— Start of Dataset records —

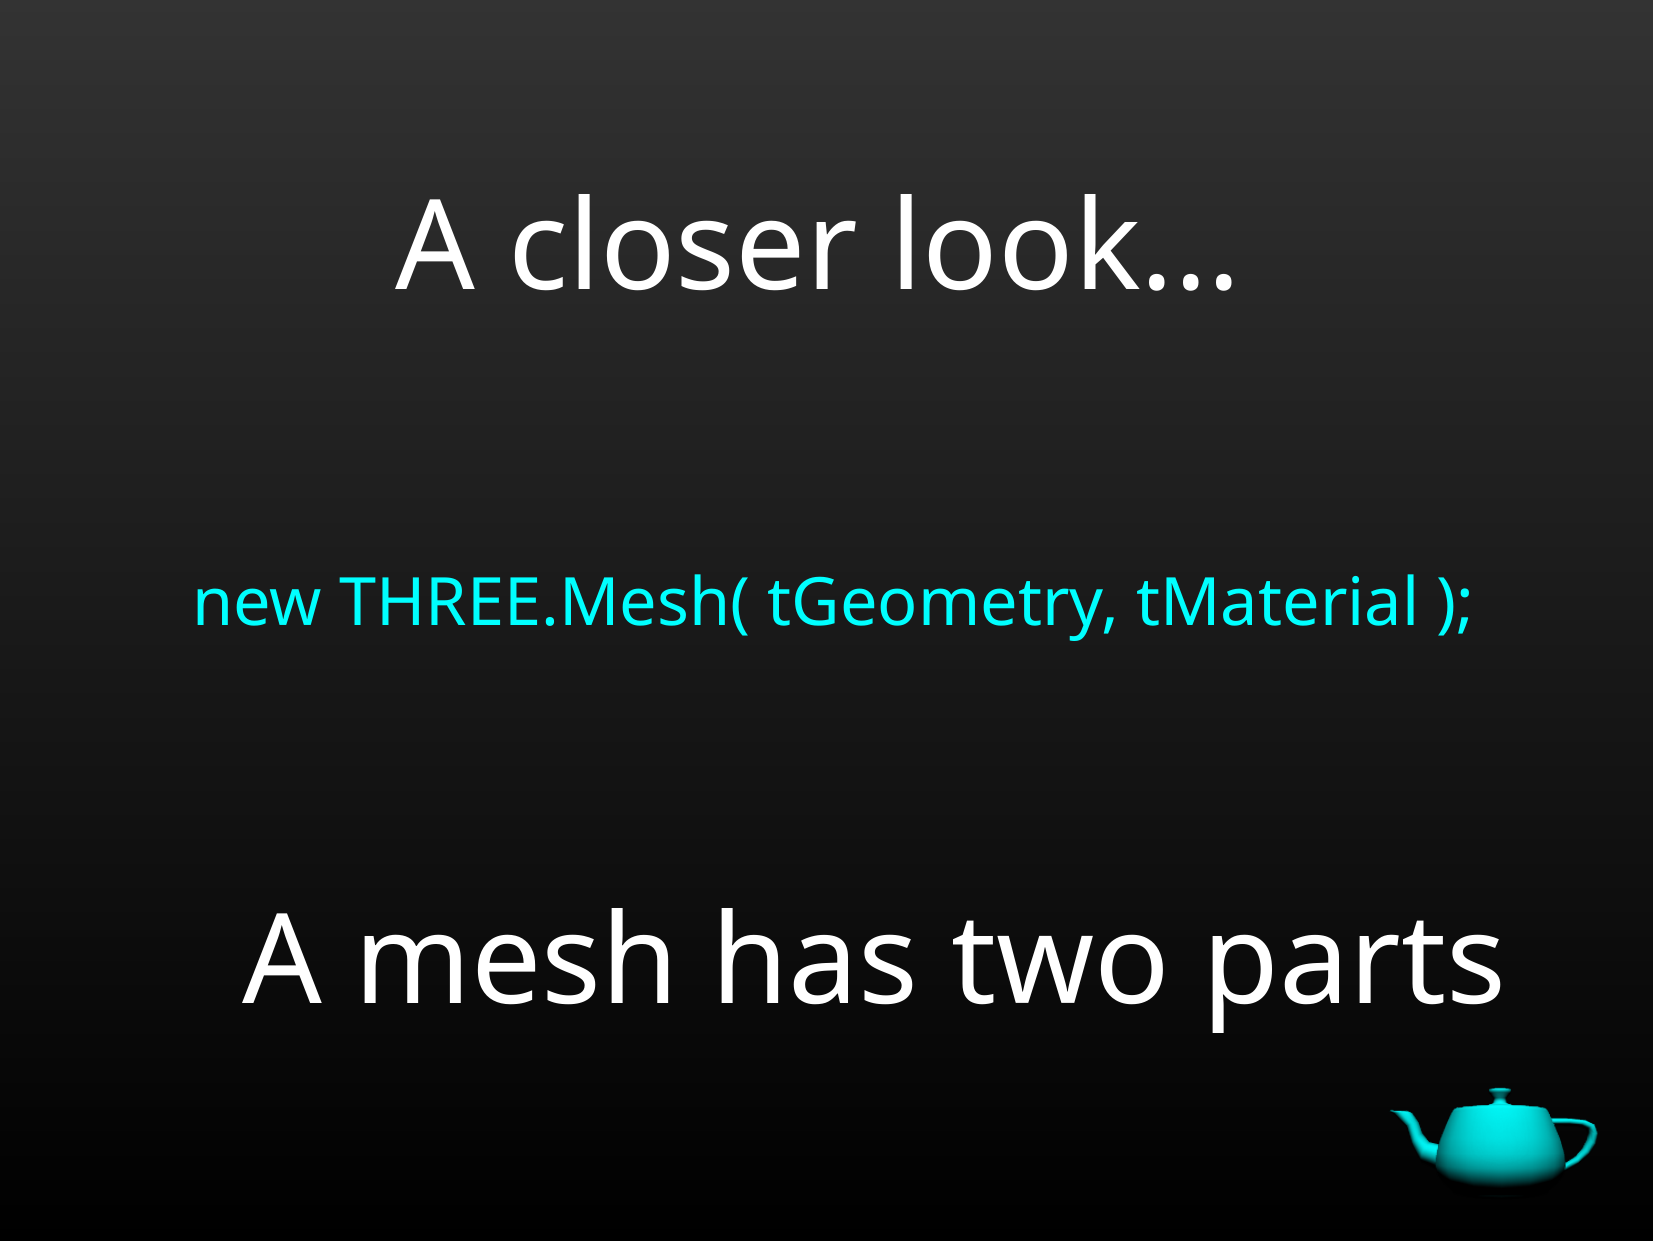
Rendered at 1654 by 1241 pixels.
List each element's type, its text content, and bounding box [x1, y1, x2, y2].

title A closer look... [75, 145, 1563, 338]
picture [1387, 1085, 1600, 1201]
text_box A mesh has two parts [227, 862, 1615, 1023]
subtitle new THREE.Mesh( tGeometry, tMaterial ); [102, 412, 1565, 788]
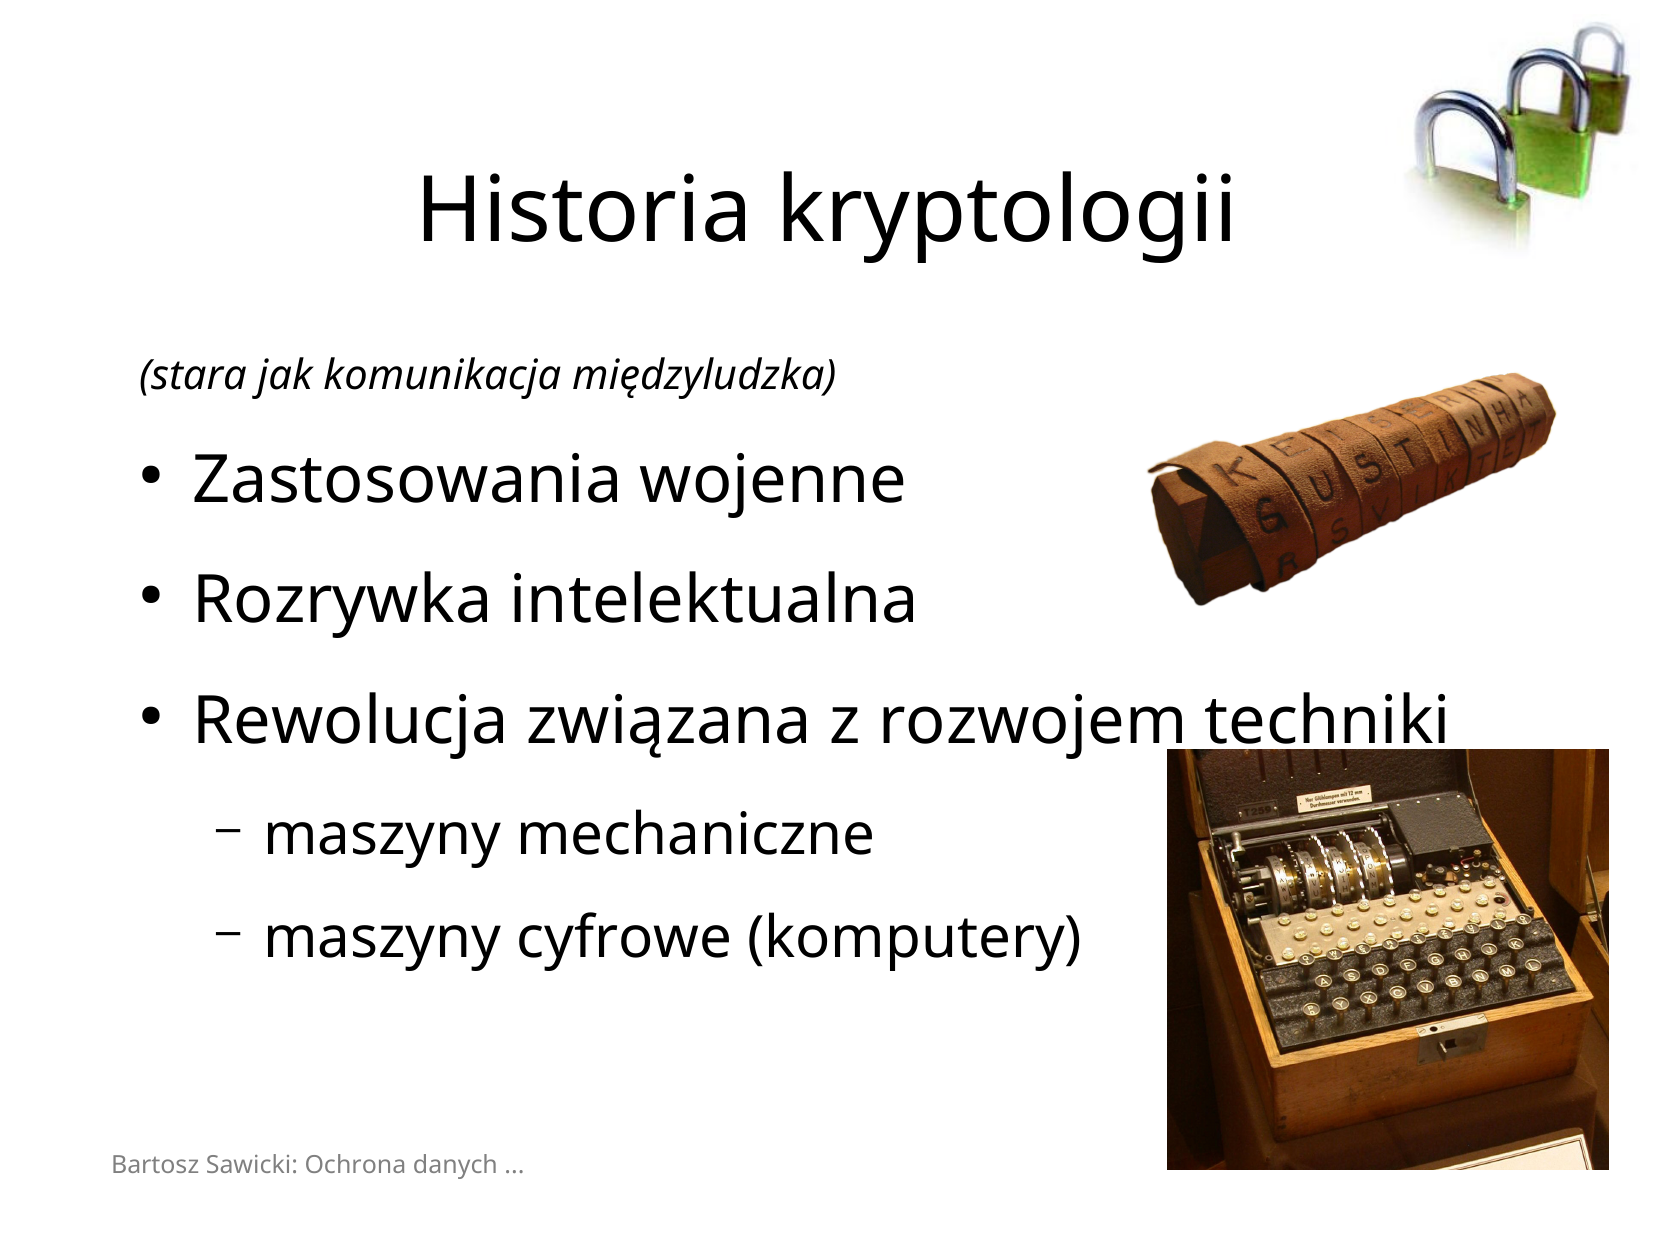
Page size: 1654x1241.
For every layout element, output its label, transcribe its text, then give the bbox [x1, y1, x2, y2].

list (stara jak komunikacja międzyludzka) Zastosowania wojenne Rozrywka intelektualna Rewolucja związana z rozwojem techniki maszyny mechaniczne maszyny cyfrowe (komputery) [121, 344, 1534, 1127]
picture [1145, 371, 1558, 607]
title Historia kryptologii [121, 102, 1534, 311]
picture [1385, 14, 1640, 266]
picture [1167, 749, 1609, 1170]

— End of Dataset records —

What is required: How many lines in the items above contain the string "element"? Reply with the number only.

Task solution: 2